▶ [What the task requires]
Everything from the opening line of the records below through the line with "20: (206, 169, 2.52)" must be duplicated exactly, pictures left out.
(Beginning of Input)
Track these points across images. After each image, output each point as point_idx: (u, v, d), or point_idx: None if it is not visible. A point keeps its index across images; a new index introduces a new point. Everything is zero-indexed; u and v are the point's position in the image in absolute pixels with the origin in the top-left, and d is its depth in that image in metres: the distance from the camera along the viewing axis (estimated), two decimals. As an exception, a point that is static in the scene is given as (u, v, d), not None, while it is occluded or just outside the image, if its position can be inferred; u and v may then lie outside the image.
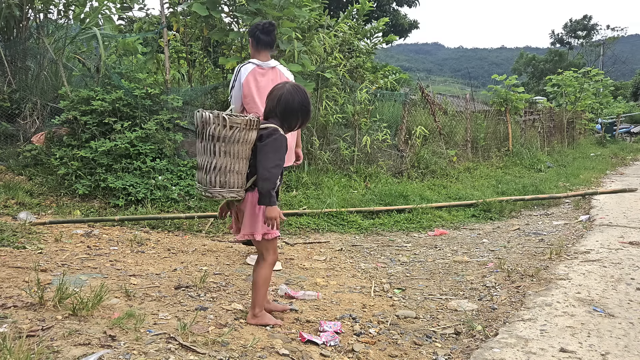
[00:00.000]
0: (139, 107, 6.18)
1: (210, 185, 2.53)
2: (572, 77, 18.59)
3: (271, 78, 3.98)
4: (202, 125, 2.49)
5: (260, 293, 2.70)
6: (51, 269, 3.39)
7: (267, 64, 4.03)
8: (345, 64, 8.67)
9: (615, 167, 13.74)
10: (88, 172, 5.72)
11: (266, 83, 3.92)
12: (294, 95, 2.63)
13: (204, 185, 2.55)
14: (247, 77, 3.96)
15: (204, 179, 2.54)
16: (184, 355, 2.15)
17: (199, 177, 2.57)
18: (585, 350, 2.46)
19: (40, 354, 1.97)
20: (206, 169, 2.52)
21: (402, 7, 26.05)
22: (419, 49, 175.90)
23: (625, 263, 4.00)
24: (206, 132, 2.48)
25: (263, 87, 3.91)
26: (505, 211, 7.08)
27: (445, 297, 3.53)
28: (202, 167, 2.54)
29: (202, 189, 2.56)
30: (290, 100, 2.62)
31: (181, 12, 7.28)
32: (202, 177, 2.55)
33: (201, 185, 2.56)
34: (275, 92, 2.66)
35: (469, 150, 11.29)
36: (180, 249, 4.51)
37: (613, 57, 54.01)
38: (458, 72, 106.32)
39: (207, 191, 2.54)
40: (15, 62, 6.77)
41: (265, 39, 4.01)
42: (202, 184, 2.55)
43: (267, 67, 4.03)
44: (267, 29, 3.99)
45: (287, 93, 2.63)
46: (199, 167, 2.57)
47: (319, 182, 7.10)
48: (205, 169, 2.53)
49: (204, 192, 2.56)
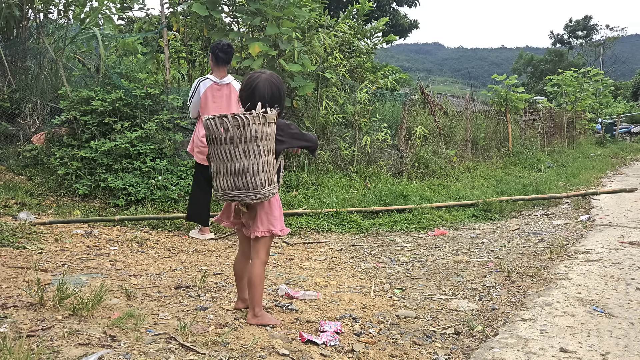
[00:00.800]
0: (139, 107, 6.18)
1: (260, 186, 2.49)
2: (572, 77, 18.60)
3: (225, 93, 4.80)
4: (238, 129, 2.42)
5: (258, 292, 2.70)
6: (51, 269, 3.39)
7: (223, 80, 4.80)
8: (345, 64, 8.67)
9: (615, 167, 13.74)
10: (88, 172, 5.72)
11: (220, 97, 4.78)
12: (279, 84, 2.65)
13: (252, 189, 2.48)
14: (206, 91, 4.73)
15: (252, 183, 2.47)
16: (184, 355, 2.15)
17: (244, 182, 2.48)
18: (585, 350, 2.46)
19: (40, 354, 1.97)
20: (252, 172, 2.46)
21: (402, 7, 26.07)
22: (419, 49, 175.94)
23: (625, 263, 4.00)
24: (246, 134, 2.42)
25: (218, 100, 4.76)
26: (505, 211, 7.08)
27: (445, 297, 3.53)
28: (244, 172, 2.46)
29: (253, 192, 2.48)
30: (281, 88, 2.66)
31: (181, 12, 7.28)
32: (248, 180, 2.47)
33: (247, 190, 2.48)
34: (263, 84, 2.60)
35: (469, 150, 11.29)
36: (180, 249, 4.51)
37: (613, 57, 54.00)
38: (458, 72, 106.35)
39: (257, 194, 2.49)
40: (15, 62, 6.77)
41: (224, 57, 4.76)
42: (250, 188, 2.48)
43: (223, 83, 4.80)
44: (225, 50, 4.74)
45: (278, 83, 2.65)
46: (239, 173, 2.47)
47: (319, 182, 7.10)
48: (251, 171, 2.46)
49: (253, 196, 2.49)
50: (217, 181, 2.57)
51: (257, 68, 6.24)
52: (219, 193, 2.58)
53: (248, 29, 7.03)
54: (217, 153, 2.51)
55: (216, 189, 2.59)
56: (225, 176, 2.53)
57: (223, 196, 2.57)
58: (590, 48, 53.76)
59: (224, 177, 2.53)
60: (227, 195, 2.55)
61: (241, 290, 2.85)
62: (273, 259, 4.42)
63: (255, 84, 2.59)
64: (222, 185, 2.55)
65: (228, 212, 2.78)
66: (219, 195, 2.58)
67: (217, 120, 2.47)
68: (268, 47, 6.25)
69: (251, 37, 6.63)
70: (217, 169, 2.55)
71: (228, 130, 2.45)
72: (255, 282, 2.68)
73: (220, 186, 2.56)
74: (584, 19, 54.82)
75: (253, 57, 6.16)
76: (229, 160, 2.49)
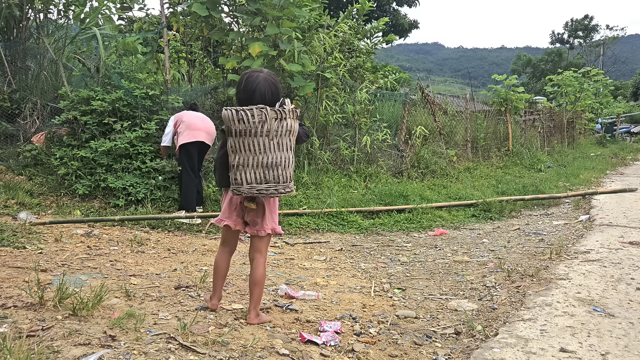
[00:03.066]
0: (139, 107, 6.18)
1: (289, 180, 2.52)
2: (572, 77, 18.57)
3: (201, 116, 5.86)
4: (276, 121, 2.43)
5: (261, 291, 2.70)
6: (51, 269, 3.39)
7: None
8: (345, 64, 8.67)
9: (615, 167, 13.74)
10: (88, 172, 5.72)
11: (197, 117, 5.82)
12: (276, 83, 2.64)
13: (282, 183, 2.51)
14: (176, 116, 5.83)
15: (283, 176, 2.50)
16: (184, 355, 2.15)
17: (274, 175, 2.49)
18: (585, 350, 2.46)
19: (40, 354, 1.97)
20: (284, 165, 2.49)
21: (402, 7, 26.05)
22: (419, 48, 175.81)
23: (625, 263, 4.00)
24: (283, 127, 2.44)
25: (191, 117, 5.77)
26: (505, 211, 7.08)
27: (445, 297, 3.53)
28: (277, 165, 2.48)
29: (282, 186, 2.51)
30: (278, 87, 2.65)
31: (181, 12, 7.29)
32: (280, 174, 2.49)
33: (277, 184, 2.50)
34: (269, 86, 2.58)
35: (469, 150, 11.29)
36: (180, 249, 4.51)
37: (613, 57, 53.96)
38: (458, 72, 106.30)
39: (286, 188, 2.52)
40: (15, 62, 6.78)
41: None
42: (281, 181, 2.50)
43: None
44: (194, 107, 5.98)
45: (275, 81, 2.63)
46: (272, 166, 2.47)
47: (319, 182, 7.10)
48: (283, 165, 2.49)
49: (283, 190, 2.52)
50: (240, 174, 2.47)
51: (257, 68, 6.23)
52: (242, 187, 2.48)
53: (248, 29, 7.03)
54: (246, 145, 2.44)
55: (239, 182, 2.48)
56: (254, 169, 2.47)
57: (248, 189, 2.48)
58: (590, 48, 53.74)
59: (252, 170, 2.46)
60: (254, 188, 2.48)
61: (220, 288, 2.80)
62: (273, 259, 4.42)
63: (255, 85, 2.55)
64: (249, 179, 2.47)
65: (229, 211, 2.71)
66: (243, 189, 2.48)
67: (254, 111, 2.40)
68: (268, 47, 6.25)
69: (251, 37, 6.63)
70: (245, 162, 2.46)
71: (264, 122, 2.41)
72: (262, 281, 2.67)
73: (245, 179, 2.47)
74: (584, 19, 54.76)
75: (253, 57, 6.16)
76: (261, 152, 2.45)
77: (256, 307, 2.69)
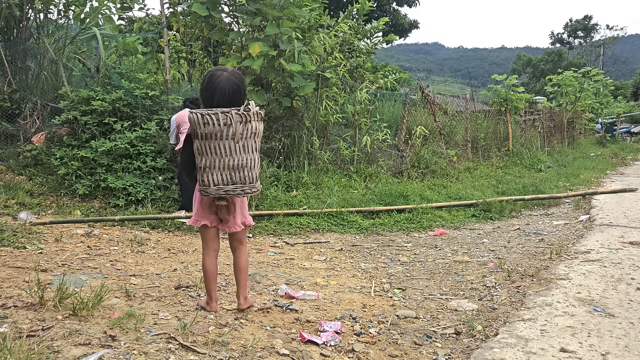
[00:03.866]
0: (139, 107, 6.18)
1: (255, 180, 2.60)
2: (572, 77, 18.57)
3: None
4: (241, 124, 2.47)
5: (247, 276, 2.85)
6: (51, 269, 3.39)
7: None
8: (345, 64, 8.67)
9: (615, 167, 13.73)
10: (88, 172, 5.72)
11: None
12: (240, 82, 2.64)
13: (249, 183, 2.58)
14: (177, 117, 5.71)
15: (249, 177, 2.57)
16: (184, 355, 2.15)
17: (241, 177, 2.55)
18: (586, 350, 2.46)
19: (40, 354, 1.97)
20: (250, 167, 2.57)
21: (402, 7, 26.07)
22: (419, 49, 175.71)
23: (625, 263, 4.00)
24: (248, 130, 2.50)
25: None
26: (506, 211, 7.08)
27: (445, 297, 3.53)
28: (243, 166, 2.54)
29: (248, 186, 2.58)
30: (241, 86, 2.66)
31: (181, 12, 7.29)
32: (247, 174, 2.56)
33: (244, 185, 2.57)
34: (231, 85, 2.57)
35: (469, 150, 11.28)
36: (180, 249, 4.51)
37: (613, 57, 53.95)
38: (458, 72, 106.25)
39: (253, 188, 2.60)
40: (15, 62, 6.78)
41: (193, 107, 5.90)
42: (247, 182, 2.57)
43: None
44: (195, 102, 5.69)
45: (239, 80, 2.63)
46: (237, 167, 2.53)
47: (319, 182, 7.09)
48: (249, 166, 2.56)
49: (249, 190, 2.59)
50: (207, 176, 2.54)
51: (257, 68, 6.23)
52: (210, 188, 2.55)
53: (248, 29, 7.03)
54: (212, 148, 2.49)
55: (206, 184, 2.55)
56: (220, 171, 2.53)
57: (216, 191, 2.55)
58: (590, 48, 53.74)
59: (219, 172, 2.53)
60: (221, 189, 2.55)
61: (214, 290, 2.81)
62: (273, 259, 4.42)
63: (216, 84, 2.56)
64: (216, 180, 2.54)
65: (203, 211, 2.74)
66: (210, 190, 2.55)
67: (219, 115, 2.44)
68: (268, 47, 6.24)
69: (251, 37, 6.63)
70: (211, 164, 2.52)
71: (229, 125, 2.45)
72: (246, 267, 2.83)
73: (212, 181, 2.54)
74: (584, 19, 54.77)
75: (253, 57, 6.16)
76: (227, 155, 2.51)
77: (244, 292, 2.81)
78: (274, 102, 6.90)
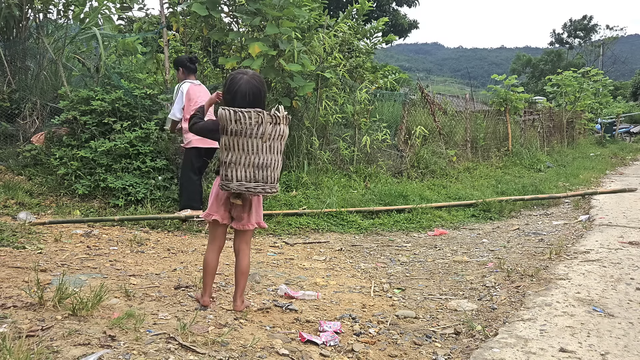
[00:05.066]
0: (139, 107, 6.18)
1: (276, 181, 2.67)
2: (572, 77, 18.57)
3: (203, 90, 5.57)
4: (271, 125, 2.56)
5: (246, 279, 2.86)
6: (51, 269, 3.39)
7: (196, 82, 5.60)
8: (345, 64, 8.67)
9: (614, 167, 13.74)
10: (88, 172, 5.72)
11: (200, 91, 5.50)
12: (260, 85, 2.70)
13: (270, 183, 2.65)
14: (188, 89, 5.41)
15: (271, 177, 2.64)
16: (184, 355, 2.15)
17: (264, 175, 2.62)
18: (585, 350, 2.47)
19: (40, 354, 1.97)
20: (273, 167, 2.64)
21: (401, 7, 26.09)
22: (419, 49, 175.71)
23: (624, 263, 4.00)
24: (276, 132, 2.58)
25: (204, 95, 5.42)
26: (505, 211, 7.08)
27: (445, 297, 3.53)
28: (267, 166, 2.62)
29: (269, 186, 2.65)
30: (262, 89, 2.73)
31: (181, 12, 7.28)
32: (269, 174, 2.63)
33: (265, 184, 2.64)
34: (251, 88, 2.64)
35: (468, 150, 11.29)
36: (180, 249, 4.51)
37: (612, 57, 53.96)
38: (458, 72, 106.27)
39: (273, 188, 2.67)
40: (15, 62, 6.77)
41: (193, 67, 5.66)
42: (269, 182, 2.64)
43: (198, 83, 5.60)
44: (194, 60, 5.67)
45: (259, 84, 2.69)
46: (262, 166, 2.61)
47: (319, 182, 7.09)
48: (272, 167, 2.63)
49: (269, 189, 2.66)
50: (231, 171, 2.60)
51: (257, 68, 6.23)
52: (232, 183, 2.61)
53: (248, 29, 7.02)
54: (240, 145, 2.56)
55: (230, 178, 2.60)
56: (245, 168, 2.59)
57: (237, 186, 2.61)
58: (590, 48, 53.75)
59: (244, 168, 2.59)
60: (242, 186, 2.61)
61: (210, 285, 2.85)
62: (273, 259, 4.42)
63: (237, 86, 2.63)
64: (239, 176, 2.60)
65: (217, 206, 2.78)
66: (232, 185, 2.61)
67: (251, 114, 2.51)
68: (268, 47, 6.24)
69: (251, 37, 6.62)
70: (237, 160, 2.58)
71: (260, 124, 2.52)
72: (247, 270, 2.83)
73: (235, 176, 2.60)
74: (583, 19, 54.80)
75: (253, 57, 6.16)
76: (253, 153, 2.57)
77: (242, 295, 2.84)
78: (274, 102, 6.90)
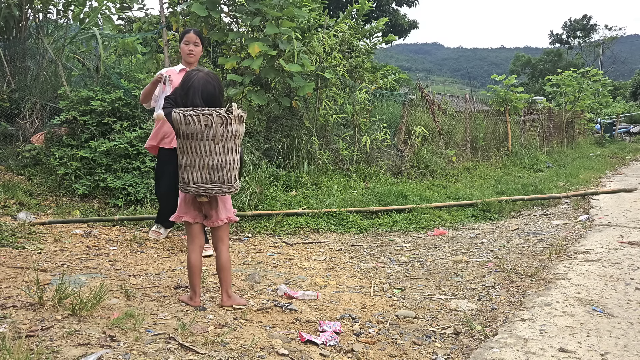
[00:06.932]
0: (139, 107, 6.18)
1: (234, 180, 2.66)
2: (571, 77, 18.57)
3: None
4: (221, 126, 2.53)
5: (230, 274, 2.87)
6: (50, 269, 3.39)
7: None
8: (345, 64, 8.66)
9: (614, 167, 13.74)
10: (87, 172, 5.72)
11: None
12: (215, 83, 2.72)
13: (227, 183, 2.64)
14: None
15: (227, 177, 2.63)
16: (184, 355, 2.15)
17: (219, 176, 2.62)
18: (585, 350, 2.47)
19: (39, 354, 1.97)
20: (229, 167, 2.62)
21: (401, 7, 26.09)
22: (419, 49, 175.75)
23: (624, 263, 4.00)
24: (228, 132, 2.55)
25: None
26: (505, 211, 7.08)
27: (444, 297, 3.53)
28: (222, 167, 2.60)
29: (227, 186, 2.64)
30: (217, 87, 2.74)
31: (181, 12, 7.27)
32: (224, 175, 2.62)
33: (222, 184, 2.63)
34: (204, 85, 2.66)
35: (468, 150, 11.29)
36: (179, 249, 4.51)
37: (612, 57, 53.96)
38: (457, 72, 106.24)
39: (231, 188, 2.66)
40: (14, 62, 6.77)
41: None
42: (226, 182, 2.63)
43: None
44: None
45: (214, 81, 2.71)
46: (217, 167, 2.60)
47: (319, 182, 7.09)
48: (227, 167, 2.61)
49: (227, 190, 2.65)
50: (187, 174, 2.62)
51: (256, 68, 6.24)
52: (189, 186, 2.63)
53: (247, 29, 7.02)
54: (193, 147, 2.56)
55: (186, 182, 2.63)
56: (200, 170, 2.60)
57: (195, 189, 2.63)
58: (589, 48, 53.75)
59: (199, 170, 2.60)
60: (200, 188, 2.62)
61: (198, 285, 2.86)
62: (272, 259, 4.42)
63: (190, 83, 2.66)
64: (195, 179, 2.62)
65: (185, 207, 2.82)
66: (190, 188, 2.63)
67: (200, 116, 2.50)
68: (268, 47, 6.24)
69: (251, 37, 6.62)
70: (192, 163, 2.59)
71: (210, 126, 2.51)
72: (228, 266, 2.84)
73: (192, 179, 2.62)
74: (583, 19, 54.79)
75: (253, 57, 6.16)
76: (207, 155, 2.57)
77: (227, 289, 2.84)
78: (274, 102, 6.90)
(End of Input)
▶ [Solved problem]
Track these points across images. After each image, output each point as point_idx: (u, v, d), or point_idx: None if it is not visible. A point keeps its index across images; a new index introduces a new point. Everything is zero-indexed; u and v are the point's position in the image in absolute pixels with the origin in the top-left, and d is its depth in that image in metres: the distance from the camera along the viewing axis (estimated), two decimals. As an exception, a point that is static in the scene is given as (u, v, d), not None, while it is occluded or just outside the image, if its position can be inferred; u and v may then lie outside the image.
[00:00.000]
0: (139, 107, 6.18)
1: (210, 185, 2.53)
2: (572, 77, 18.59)
3: (271, 78, 3.98)
4: (202, 125, 2.49)
5: (260, 293, 2.70)
6: (51, 269, 3.39)
7: (267, 64, 4.03)
8: (345, 64, 8.67)
9: (615, 167, 13.74)
10: (88, 172, 5.72)
11: (266, 83, 3.92)
12: (294, 95, 2.63)
13: (204, 185, 2.55)
14: (247, 77, 3.96)
15: (204, 179, 2.54)
16: (184, 355, 2.15)
17: (199, 177, 2.57)
18: (585, 350, 2.46)
19: (40, 354, 1.97)
20: (206, 169, 2.52)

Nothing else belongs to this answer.